Not all the lava that issued from ice-covered vents made it to the surface. According to Bill Mathews the sinuous ridges of columnar basalt at the south end of Daisy Lake and around the B.C. Rail quarry were formed where lava was confined to meltwater channels beneath the ice. And in the Cheakamus River valley, near the demonstration forest, Logger’s Lake now occupies the crater of a small andesitic volcano that was born and died beneath a kilometre of glacier ice. Next time you're biking along the Cheakamus Lake road take the time to pause at Crater Lookout or, better still, hike around the crater of this relic of the ice age.
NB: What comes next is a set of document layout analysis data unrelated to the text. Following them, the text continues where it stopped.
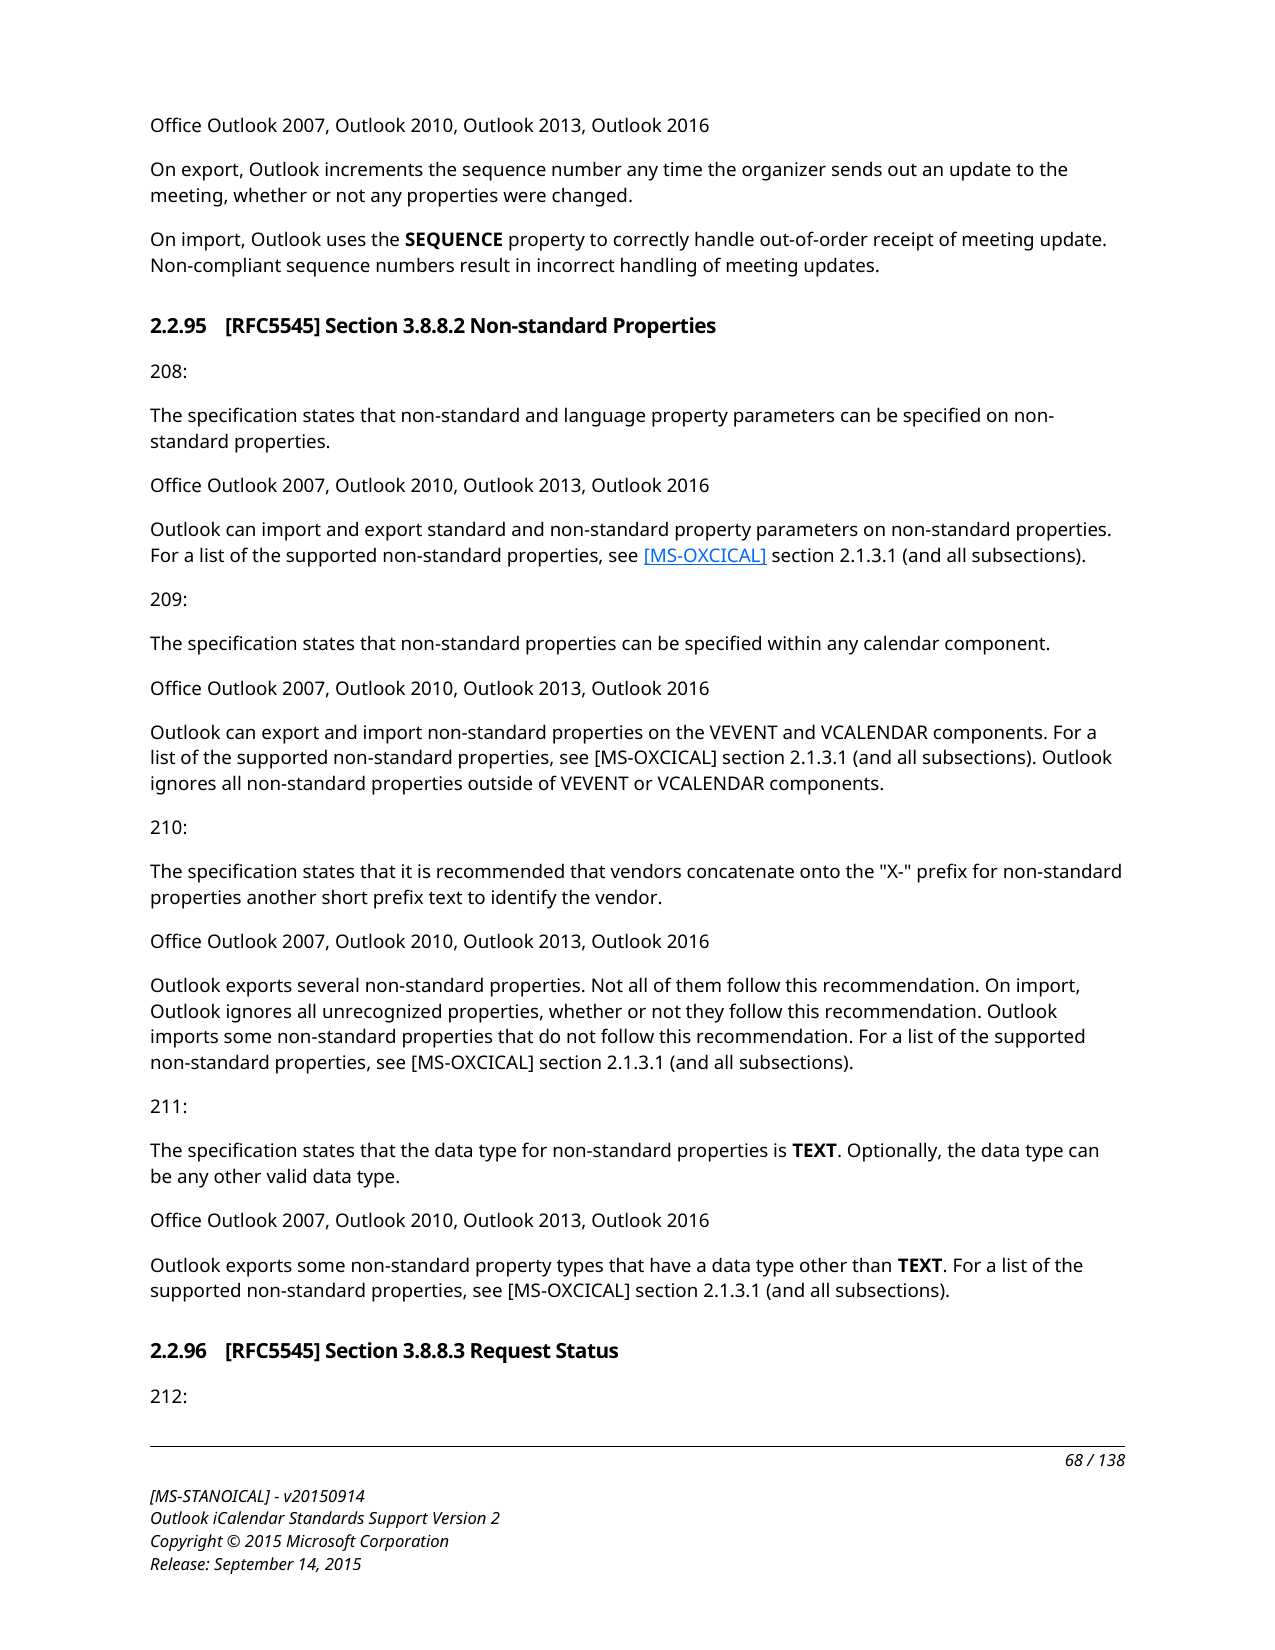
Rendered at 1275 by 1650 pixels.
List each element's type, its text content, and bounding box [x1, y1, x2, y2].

text Outlook can import and export standard and non-standard property parameters on non-standard properties. For a list of the supported non-standard properties, see [MS-OXCICAL] section 2.1.3.1 (and all subsections). [150, 516, 1125, 567]
text The specification states that non-standard and language property parameters can be specified on non-standard properties. [150, 402, 1125, 453]
text Outlook can export and import non-standard properties on the VEVENT and VCALENDAR components. For a list of the supported non-standard properties, see [MS-OXCICAL] section 2.1.3.1 (and all subsections). Outlook ignores all non-standard properties outside of VEVENT or VCALENDAR components. [150, 719, 1125, 796]
text V0208: [150, 358, 1125, 384]
text V0209: [150, 586, 1125, 612]
text Outlook exports some non-standard property types that have a data type other than TEXT. For a list of the supported non-standard properties, see [MS-OXCICAL] section 2.1.3.1 (and all subsections). [150, 1252, 1125, 1303]
text On export, Outlook increments the sequence number any time the organizer sends out an update to the meeting, whether or not any properties were changed. [150, 157, 1125, 208]
text V0212: [150, 1383, 1125, 1409]
text Office Outlook 2007, Outlook 2010, Outlook 2013, Outlook 2016 [150, 112, 1125, 138]
text On import, Outlook uses the SEQUENCE property to correctly handle out-of-order receipt of meeting update. Non-compliant sequence numbers result in incorrect handling of meeting updates. [150, 227, 1125, 278]
text V0211: [150, 1093, 1125, 1119]
text V0210: [150, 814, 1125, 840]
text The specification states that non-standard properties can be specified within any calendar component. [150, 631, 1125, 656]
subtitle [RFC5545] Section 3.8.8.2 Non-standard Properties [150, 311, 1125, 339]
text Office Outlook 2007, Outlook 2010, Outlook 2013, Outlook 2016 [150, 472, 1125, 498]
text Office Outlook 2007, Outlook 2010, Outlook 2013, Outlook 2016 [150, 928, 1125, 954]
subtitle [RFC5545] Section 3.8.8.3 Request Status [150, 1336, 1125, 1365]
text Office Outlook 2007, Outlook 2010, Outlook 2013, Outlook 2016 [150, 675, 1125, 700]
text The specification states that it is recommended that vendors concatenate onto the "X-" prefix for non-standard properties another short prefix text to identify the vendor. [150, 859, 1125, 910]
text Office Outlook 2007, Outlook 2010, Outlook 2013, Outlook 2016 [150, 1208, 1125, 1233]
text The specification states that the data type for non-standard properties is TEXT. Optionally, the data type can be any other valid data type. [150, 1138, 1125, 1189]
text Outlook exports several non-standard properties. Not all of them follow this recommendation. On import, Outlook ignores all unrecognized properties, whether or not they follow this recommendation. Outlook imports some non-standard properties that do not follow this recommendation. For a list of the supported non-standard properties, see [MS-OXCICAL] section 2.1.3.1 (and all subsections). [150, 973, 1125, 1075]
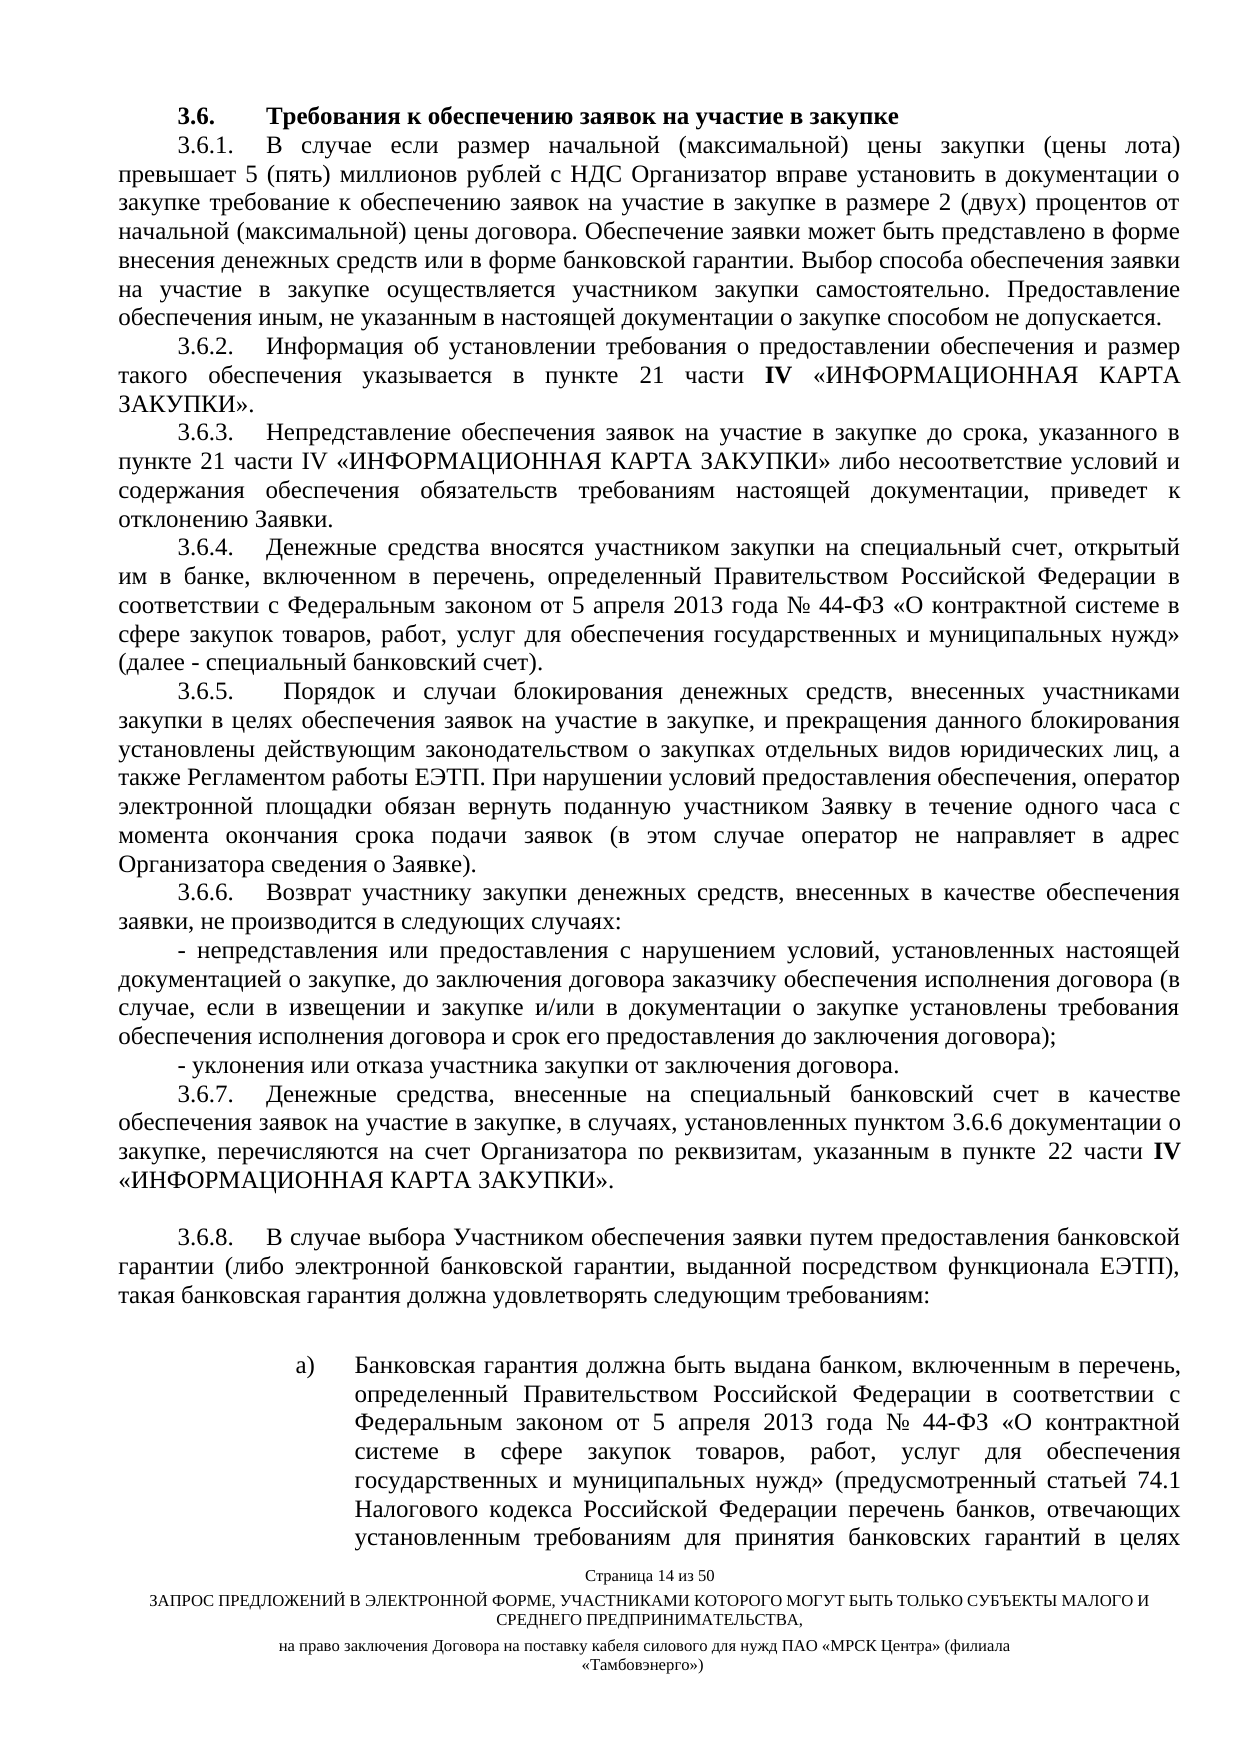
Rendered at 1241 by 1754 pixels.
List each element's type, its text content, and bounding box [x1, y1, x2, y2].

subtitle Требования к обеспечению заявок на участие в закупке [118, 101, 1181, 130]
text - уклонения или отказа участника закупки от заключения договора. [118, 1050, 1181, 1079]
text - непредставления или предоставления с нарушением условий, установленных настоящей документацией о закупке, до заключения договора заказчику обеспечения исполнения договора (в случае, если в извещении и закупке и/или в документации о закупке установлены требования обеспечения исполнения договора и срок его предоставления до заключения договора); [118, 935, 1181, 1050]
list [295, 1350, 1181, 1551]
subtitle Непредставление обеспечения заявок на участие в закупке до срока, указанного в пункте 21 части IV «ИНФОРМАЦИОННАЯ КАРТА ЗАКУПКИ» либо несоответствие условий и содержания обеспечения обязательств требованиям настоящей документации, приведет к отклонению Заявки. [118, 417, 1181, 532]
subtitle Возврат участнику закупки денежных средств, внесенных в качестве обеспечения заявки, не производится в следующих случаях: [118, 877, 1181, 935]
subtitle Информация об установлении требования о предоставлении обеспечения и размер такого обеспечения указывается в пункте 21 части IV «ИНФОРМАЦИОННАЯ КАРТА ЗАКУПКИ». [118, 331, 1181, 417]
subtitle Денежные средства вносятся участником закупки на специальный счет, открытый им в банке, включенном в перечень, определенный Правительством Российской Федерации в соответствии с Федеральным законом от 5 апреля 2013 года № 44-ФЗ «О контрактной системе в сфере закупок товаров, работ, услуг для обеспечения государственных и муниципальных нужд» (далее - специальный банковский счет). [118, 532, 1181, 676]
subtitle Порядок и случаи блокирования денежных средств, внесенных участниками закупки в целях обеспечения заявок на участие в закупке, и прекращения данного блокирования установлены действующим законодательством о закупках отдельных видов юридических лиц, а также Регламентом работы ЕЭТП. При нарушении условий предоставления обеспечения, оператор электронной площадки обязан вернуть поданную участником Заявку в течение одного часа с момента окончания срока подачи заявок (в этом случае оператор не направляет в адрес Организатора сведения о Заявке). [118, 676, 1181, 877]
subtitle В случае если размер начальной (максимальной) цены закупки (цены лота) превышает 5 (пять) миллионов рублей с НДС Организатор вправе установить в документации о закупке требование к обеспечению заявок на участие в закупке в размере 2 (двух) процентов от начальной (максимальной) цены договора. Обеспечение заявки может быть представлено в форме внесения денежных средств или в форме банковской гарантии. Выбор способа обеспечения заявки на участие в закупке осуществляется участником закупки самостоятельно. Предоставление обеспечения иным, не указанным в настоящей документации о закупке способом не допускается. [118, 130, 1181, 331]
subtitle Денежные средства, внесенные на специальный банковский счет в качестве обеспечения заявок на участие в закупке, в случаях, установленных пунктом 3.6.6 документации о закупке, перечисляются на счет Организатора по реквизитам, указанным в пункте 22 части IV «ИНФОРМАЦИОННАЯ КАРТА ЗАКУПКИ». [118, 1079, 1181, 1194]
subtitle В случае выбора Участником обеспечения заявки путем предоставления банковской гарантии (либо электронной банковской гарантии, выданной посредством функционала ЕЭТП), такая банковская гарантия должна удовлетворять следующим требованиям: [118, 1222, 1181, 1309]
The Cheakamus Valley volcano is a typical "sub-glacial mound," a blister of molten lava that was large enough to thaw a large cavity beneath the ice but not massive enough to melt an open pit – a sort of failed tuya that never developed discrete flows or the classic flat top. Its extremely long columns, formed by shrinkage during cooling, suggest that the Cheakamus lava cooled from a single large mass. Any loose pyroclastic bombs or blocks that may once have mantled it were swept away by the very ice that encased it. The remaining core of resistant andesite is deeply scoured by ice and the surface of the dome is strewn with glacial eratics, abandoned during the final withdrawal of the glacier.